YOUR TASKS ::
- 1) What is the French translation of this sentence from the piece on the Gulf crisis: "The Saudis have survived Nasser, the Shah, the Gulf War, 9/11, the Arab Spring and ISIS."?
- 2) Can you print the piece on the Gulf crisis verbatim from "Unseen Puzzles in" up to and including "that first episode."?

EXTRACT ::
------------------------------------
Unseen Puzzles in the Gulf

The Russian playwright Anton Chekov wrote in 1889 that if, in the first act of a play, a pistol is hung on the wall, then it will be fired by the third act. Inevitably coming into play, since it was passively promised, such invisible-yet-quite-visible elements stand at the heart of the crisis that erupted on 5 June 2017 between Saudi Arabia – joined by the United Arab Emirates and other Arab states – and Qatar. The tension had been building up in recent years with Qatar often criticized by its neighbors, and indeed a rehearsal of sorts took place in 2014 with Saudi Arabia and the other GCC countries suspending diplomatic ties with Qatar from March to December of that year, until a fragile reconciliation misleadingly closed that first episode.

Yet it is not so much the much-debated alleged policy independence by Qatar irking its neighbors or the accusations of terrorism support (in the current international context, that problematic term is now more than ever a use-it-as-you-see-fit malleable accusation) or indeed leaked emails in Washington that hold the key to making sense of the crisis but rather a combination of three eminently local recent developments having to do with Saudi Arabia’s change of leadership, Qatar’s emiral transition and the US’ new administration erratic foreign policy.

Firstly, Saudi Arabia is the ultimate survivor and a regional power never to be underestimated. This is not merely an issue of financial might – not to be discounted to be certain – but rather related demonstrably to the cumulative weight of history. The Saudis have survived Nasser, the Shah, the Gulf War, 9/11, the Arab Spring and ISIS. Their decades-long acumen was tested (and they were particularly unnerved) by the Obama administration éloignement policy towards them, particularly as it was combined with a US rapprochement with their Iranian arch-enemy. Saudi Arabia, however, is experiencing the most important leadership change since the death of the House’s founder, Abdelaziz Ibn Saud, in 1953. The arrival in 2015 of a new, more assertive king, Salman Bin Abdulaziz, and, more importantly, the subsequent, power-move appointment of his son, Mohammad Bin Salman, as crown prince is taking the country into an unprecedented lineal phase where the previous horizontal balance between the sons of Ibn Sau6d is being replaced by a new Salman dynasty-in-the-making.

Combined with the assertiveness and risk-taking that King Salman has shown in going to war in Yemen, this mutating scene explains why Riyadh increasingly harbored little tolerance for the dissonance Doha was bringing into its symphony gearing up. The June 5 break was therefore a combination of a Saudi desire to flex muscles at a key moment in the history of the new leadership, (re)establishing its dominion fully, bring order in GCC ranks under its leadership, but also the opening salvo of a new, younger and less introspective Saudi Arabia.
------------------------------------
GIVEN INFORMATION ::
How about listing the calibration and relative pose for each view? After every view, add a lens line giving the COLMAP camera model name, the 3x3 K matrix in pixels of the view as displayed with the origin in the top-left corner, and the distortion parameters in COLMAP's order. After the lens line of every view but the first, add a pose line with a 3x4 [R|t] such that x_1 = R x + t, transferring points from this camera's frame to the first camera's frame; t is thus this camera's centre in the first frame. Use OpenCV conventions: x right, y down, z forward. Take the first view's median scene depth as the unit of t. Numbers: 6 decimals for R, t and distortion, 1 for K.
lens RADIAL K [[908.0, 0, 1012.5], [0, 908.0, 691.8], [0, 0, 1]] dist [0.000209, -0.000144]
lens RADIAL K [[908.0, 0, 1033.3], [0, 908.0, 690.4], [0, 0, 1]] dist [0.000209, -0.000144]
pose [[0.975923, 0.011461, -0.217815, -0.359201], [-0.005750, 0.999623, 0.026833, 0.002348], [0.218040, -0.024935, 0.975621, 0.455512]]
------------------------------------
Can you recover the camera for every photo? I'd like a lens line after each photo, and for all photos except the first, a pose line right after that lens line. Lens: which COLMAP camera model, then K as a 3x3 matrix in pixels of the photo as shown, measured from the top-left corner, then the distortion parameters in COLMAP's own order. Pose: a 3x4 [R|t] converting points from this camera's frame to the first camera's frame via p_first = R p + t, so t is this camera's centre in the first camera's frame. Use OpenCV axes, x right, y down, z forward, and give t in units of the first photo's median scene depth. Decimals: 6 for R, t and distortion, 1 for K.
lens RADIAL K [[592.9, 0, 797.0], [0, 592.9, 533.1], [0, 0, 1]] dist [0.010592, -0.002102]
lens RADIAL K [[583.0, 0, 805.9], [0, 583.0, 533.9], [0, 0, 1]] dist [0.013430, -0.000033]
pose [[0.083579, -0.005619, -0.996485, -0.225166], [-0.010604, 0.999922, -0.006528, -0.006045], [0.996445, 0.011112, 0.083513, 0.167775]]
------------------------------------
RESULTS FOR EACH TASK ::
- 1) Les Saoudiens ont survécu à Nasser, au Shah, à la guerre du Golfe, au 11 Septembre, au Printemps arabe et à l'État islamique.

- 2)
Unseen Puzzles in the Gulf

The Russian playwright Anton Chekov wrote in 1889 that if, in the first act of a play, a pistol is hung on the wall, then it will be fired by the third act. Inevitably coming into play, since it was passively promised, such invisible-yet-quite-visible elements stand at the heart of the crisis that erupted on 5 June 2017 between Saudi Arabia – joined by the United Arab Emirates and other Arab states – and Qatar. The tension had been building up in recent years with Qatar often criticized by its neighbors, and indeed a rehearsal of sorts took place in 2014 with Saudi Arabia and the other GCC countries suspending diplomatic ties with Qatar from March to December of that year, until a fragile reconciliation misleadingly closed that first episode.